Keeping viewer attention 持续吸引观众注意力

Historically, filmmakers have used two methods to manipulate the viewer’s emotion, perception, and attention. The first is mise-en-scène, or the organization of everything inside the frame, including the arrangement of the actors, the set, lighting, and even camera motion. The second is through film editing, where shots are juxtaposed together in an order designed for a particular effect. We shall draw attention to the role of mise-en-scène later in the paper, but will focus on editing first.

在电影史上,电影创作者采用了两种主要手法来引导观众的情绪、感知和注意力。第一种是场面调度(mise-en-scène),即对画面内所有元素的精心布局,包括演员走位、场景布置、灯光效果以及摄影机运动。第二种是电影剪辑(film editing),通过将镜头按照特定的顺序排列组合,创造出预期的视觉效果。本文将在后面部分详细讨论场面调度的作用,但首先我们会聚焦于剪辑技术。

For most of the 20th century, film footage was spliced and physically joined together into sequences, where individual shots instantaneously transition from one to the next, with this transition known as the “cut.” The style of cutting known as continuity editing developed in the 1910s with the work of Edwin Porter and D.W. Griffith (Bordwell & Thompson 2006). This style shows the action in spatially and temporally consistent ways from shot to shot, to make it easy for an audience to follow the narrative.

在 20 世纪的大部分时间里,电影胶片素材都是通过物理拼接方式形成连续镜头片段的。其中,单个镜头之间通过“剪辑”瞬间转换,实现场景的快速切换。连贯性剪辑风格(continuity editing)在 20 世纪 10 年代由埃德温·鲍特(Edwin Porter)和 D.W. 格里菲斯(D.W. Griffith)等人发扬光大 (Bordwell & Thompson 2006),这种剪辑风格通过在镜头之间保持空间和时间的连贯性,帮助观众顺畅地理解故事线索。

(Records in a dataset)
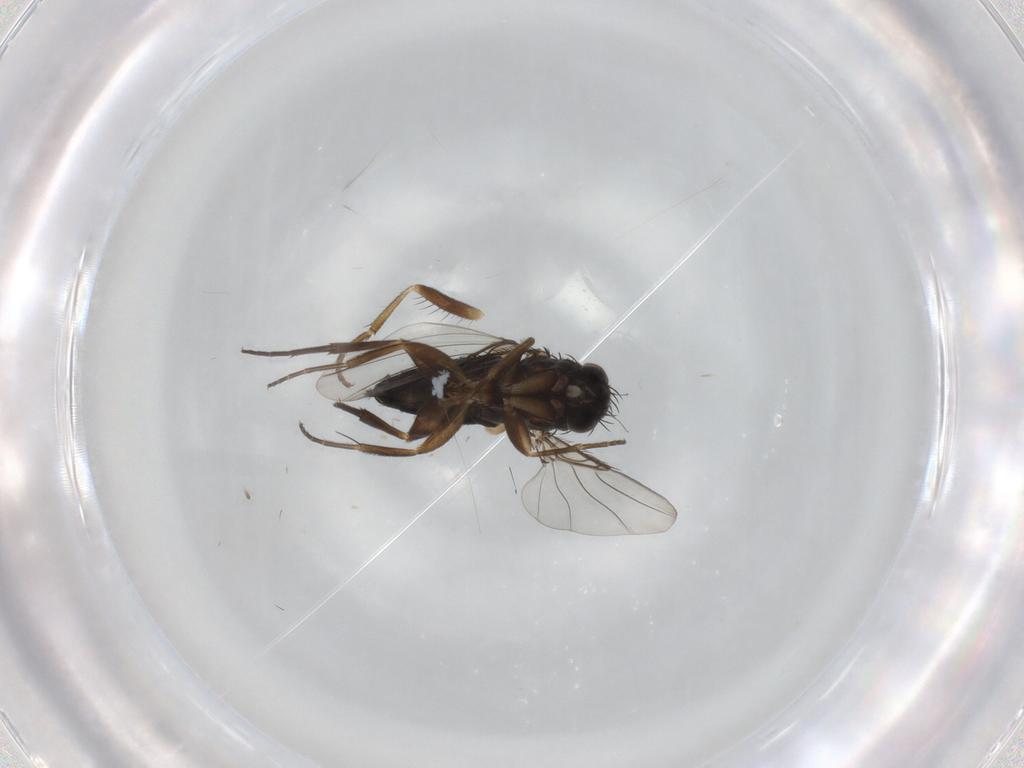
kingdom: Animalia
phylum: Arthropoda
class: Insecta
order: Diptera
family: Phoridae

_Required actions_.
1. Copy the passage on keeping viewer attention word for word, starting at "在电影史上,电影创作者采用了" and ending at "follow the narrative.".
2. According to the passage on keeping viewer attention, in which decade did continuity editing develop?

_Results for each task_.
1.
在电影史上,电影创作者采用了两种主要手法来引导观众的情绪、感知和注意力。第一种是场面调度(mise-en-scène),即对画面内所有元素的精心布局,包括演员走位、场景布置、灯光效果以及摄影机运动。第二种是电影剪辑(film editing),通过将镜头按照特定的顺序排列组合,创造出预期的视觉效果。本文将在后面部分详细讨论场面调度的作用,但首先我们会聚焦于剪辑技术。

For most of the 20th century, film footage was spliced and physically joined together into sequences, where individual shots instantaneously transition from one to the next, with this transition known as the “cut.” The style of cutting known as continuity editing developed in the 1910s with the work of Edwin Porter and D.W. Griffith (Bordwell & Thompson 2006). This style shows the action in spatially and temporally consistent ways from shot to shot, to make it easy for an audience to follow the narrative.

2. The 1910s.